In November 2025, Doncaster councillors voted to borrow £57 million towards the cost of reopening Doncaster Sheffield Airport. The viability of that borrowing rests on one figure: how many passengers the airport can attract each year.
The figure members were given was 2.5 million a year. The council's own later modelling shows 1.1 million by 2037. The Civil Aviation Authority's own ten-year forecast is 1.16 million. Three numbers, one decision, one airport. Only one of those numbers was in front of councillors on the night of the vote.
What the lease requires
The Superior Lease under which the airport will operate sets binding passenger thresholds. The airport must achieve an average of 1.3 million passengers a year across years three to five of the reopened operation. By years eight to ten, the figure rises to 2.3 million a year. If those thresholds are not met, the landlord holds the right to terminate the lease. The council, as tenant, carries the commercial loss.
The airport's previous operational peak, in 2019, was 1.4 million passengers a year. The 2.3 million figure required by the lease exceeds any volume the airport has ever achieved. The CAA forecast, of 1.16 million, sits below the lower threshold required in the first few years of operation.
Put the numbers side by side. The airport needs 2.3 million to keep its lease in the medium term. Its historical peak is 1.4 million. Its regulator's forecast is 1.16 million. Its own council's modelling is 1.1 million by 2037. And the figure on which the November 2025 borrowing was approved is 2.5 million.
What the independent assurance review found
The regional assurance process commissioned an independent review of the forecasts.
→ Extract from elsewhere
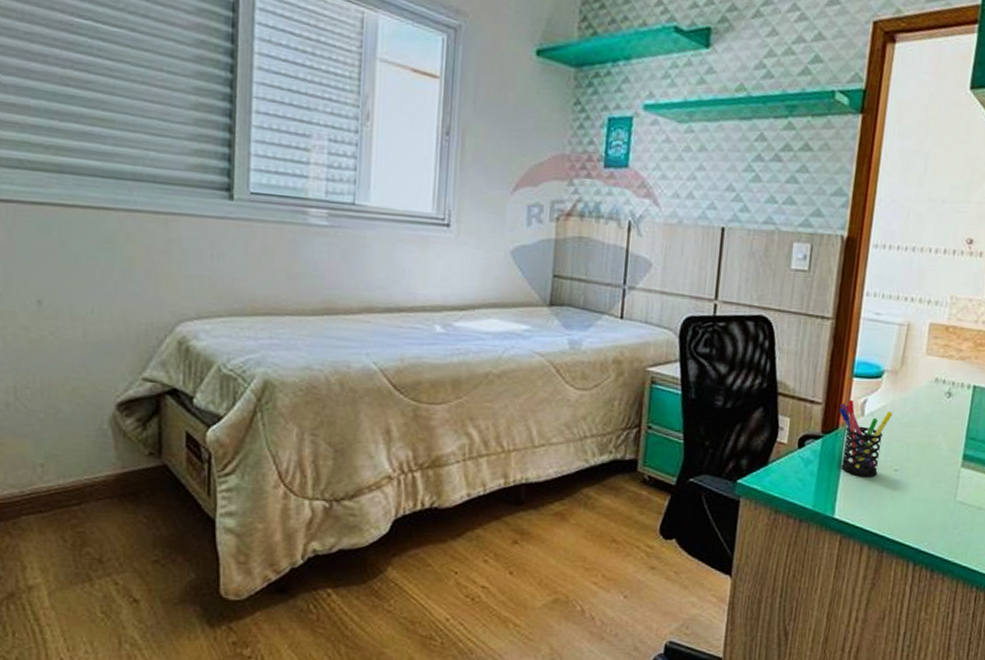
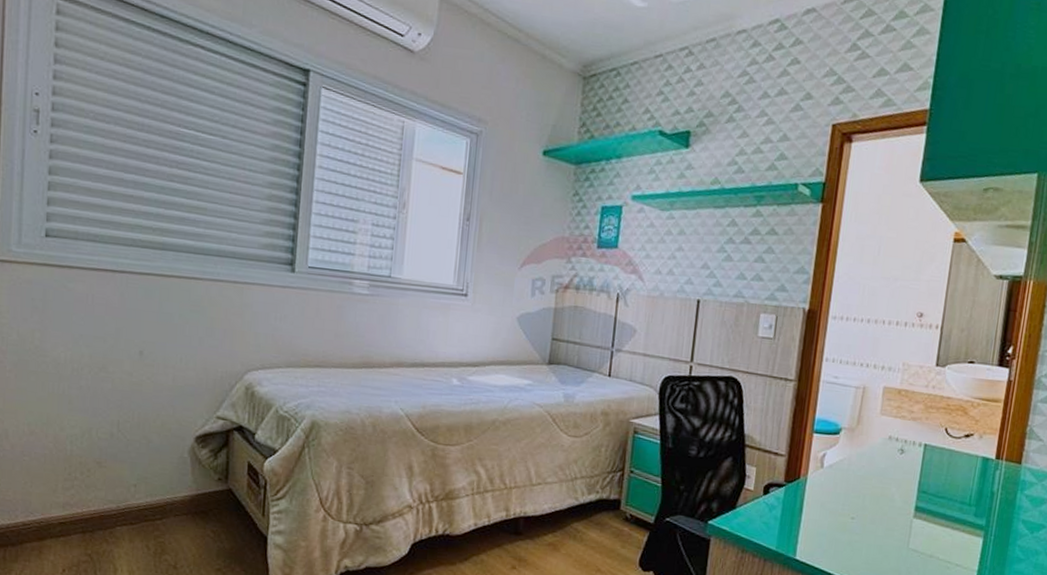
pen holder: present [838,399,893,477] -> none [800,453,850,523]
The review's findings, so far as they have been reported, are that the existing passenger projections are overly optimistic; that the lower lease threshold of around 1 million passengers a year by 2031 is achievable under both base and high scenarios; and that the 2036 threshold of 2.3 million a year is met under neither.
That is not the view of a political opponent of the scheme. It is the view of the commercial advisers engaged through the regional assurance framework.
Airspace
The airport cannot operate at all until its airspace is restored. The airspace was removed in June 2025. Reinstatement requires a formal Civil Aviation Authority process. Independent advisers, including the regional reviewers and the Munich airport consultants engaged in the project, assess 2028 as the earliest realistic date for the resumption of commercial passenger flights. The council's stated position has been spring 2026, and subsequently 2027.
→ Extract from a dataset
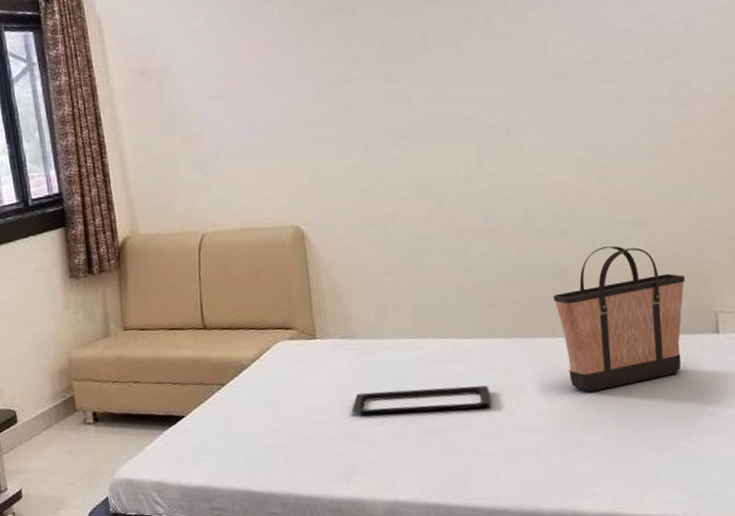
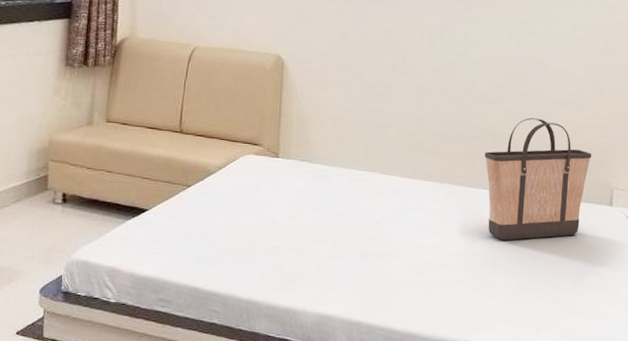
serving tray: present [352,385,492,415] -> none [300,212,421,241]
Every month of slippage in that reinstatement shortens the window in which the passenger thresholds have to be hit.
Homes in the flight path
Since the stage two planning application for the airport was submitted, the council has approved 1,400 homes in the flight path. Each of those homes is a potential future constraint on operating hours, noise tolerance, and route selection for carriers. The council is the planning authority for both the airport and the new housing. It has approved both.
The point
Elected members were asked to commit £57 million of public borrowing against a scheme whose commercial viability turns on passenger volumes neither the council's own modelling nor the regulator's forecast supports. These are not figures produced by opponents of the project. They are figures produced by the council and by the CAA. They came to light after the decision was taken.
A rescission motion has been filed. It does not cancel the airport. It returns the borrowing decision to the chamber that took it, with the numbers now available. If 2.5 million a year is the figure the scheme can hit, the vote will confirm that. If 1.1 million is the figure, that is for members to weigh on the evidence, not for officers to have decided, before the vote, that the evidence was better left out.